24 de marzo de 2020

Dos males nos invaden

David Cowden


Una nueva afección se apoderó de los habitantes de este golpeado mundo, nos uniformó y unificó nuestras preocupaciones y verbo. Todos le damos vuelta a una misma problemática pero la enfocamos desde muy diferentes ángulos y con diferentes tonalidades dramáticas. Incluso los temas sublimes quedaron relegados porque ya lo que queremos es asegurarnos seguir ocupando nuestro espacio en este defectuoso mundo. Salvarnos de ser atacados por un temido enemigo invisible es la meta a lograr. La medicina y la supervivencia tienen la palabra, higiene, refugio y aislamiento son las medidas a observar sin andar en aventuras que podrían resultar mortales. No es el momento del placer, es el momento de un más allá mortificante, incómodo, imposible de domesticar a través de discursos apaciguadores y consejos de quienes fingen estar más acá de dudas e interrogantes.

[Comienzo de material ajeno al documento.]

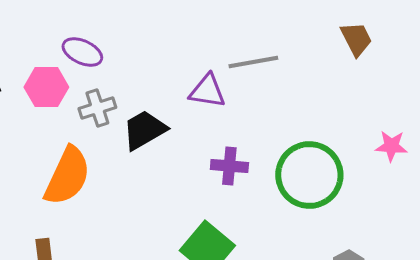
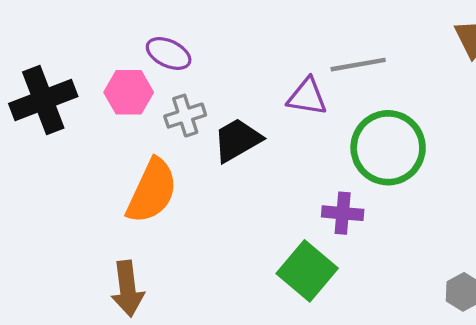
purple cross: (229, 166) -> (343, 213), moved
green circle: (309, 175) -> (388, 148), moved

Momento también estelar para conocer la relación que mantenemos con el poder. Entendiendo, en este caso al poder como el coercitivo, el que se ejerce en nombre de un supuesto orden y de un bienestar colectivo. El que viene de afuera, el que impone la vida en colectividad y que se manifiesta especialmente cuando somos amenazados de muerte. El que supuestamente se ejerce solo para protegernos como el que ejerce un padre con sus hijos cuando presiente un peligro. El poder que se ejerce en un régimen dictatorial no es precisamente protector, todo lo contrario, es amenazante. Su finalidad es mantener a la población sufriendo, aterrada, sometida, agachando cabezas haciendo genuflexiones, pidiendo perdón. Es el que ejerce un padre perverso, el que goza de cuerpos doblegados, despedazados. Ese padre que no permite a sus hijos configurarse en sujetos de sus propios deseos.

Se trata de una perversión a la ley fundamental a la Ley del padre que introduce al hijo en las normas del leguaje. Estos regímenes totalitarios ejercen un poder perverso, una forma de criminalidad que pervierte a la razón de ser de un poder de Estado y que solo manifiesta una pulsión criminal racionalizada como norma y con finalidad loable. Cuantas veces no lo hemos oído, “es por tu bien, más tarde entenderás” Ninguna otra explicación porque explicaciones racionales habrían pero son inconfesables. Ese poder se puede experimentar en este momento en cada esquina de Caracas. Policías con sus tapabocas y sus ojos inexpresivos que te paran por cualquier razón y te obligan a obedecer órdenes sin sentido “por esa calle no, por esta otra” al interrogarlos por la razón de tener que realizar una pirueta peligrosa, solo responden es una orden. Es inútil continuar con un diálogo, allí comienza una batalla a ver quién gana.

De esta forma comienza el enfrentamiento entre una naturaleza salvaje y una represión ideologizada. Una pulsión no domesticada que se resiste a doblegarse y un proyecto de dominación. El virus del momento pareciera ser un peligro real del que no tenemos que cuidar y que infunde temor de perder la vida. Somos una población que tiene mucho tiempo con la amenaza de un estallido social de grandes dimensiones, precisamente por estas dos fuerzas mortales que Roudinesco describe como un modo de criminalidad inventado por el nazismo “el nazismo inventó un modo de criminalidad que pervirtió no sólo a la razón de Estado sino en mayor medida todavía, la pulsión criminal en sí, puesto que en semejante configuración el crimen se comete en nombre de una norma racionalizada y no en cuanto expresión de una transgresión, o de una pulsión no domesticada”.

Estos proyectos aplastantes de la individualidad de los sujetos terminan fracasando porque no todo en de los seres humanos es domesticable. Y cuando la razón deja de ser el vehículo del entendimiento, las pulsiones se desbordan y se cae entonces en la perversión sadiana, se quiere al enemigo descuartizado. Dos fuerzas temibles, dos inversiones de la ley, que seguiremos enfrentando una vez finalicen estos problemas sanitarios. Mientras tanto no es aconsejable estar por estas calles por una doble razón: el contagio y la indignación.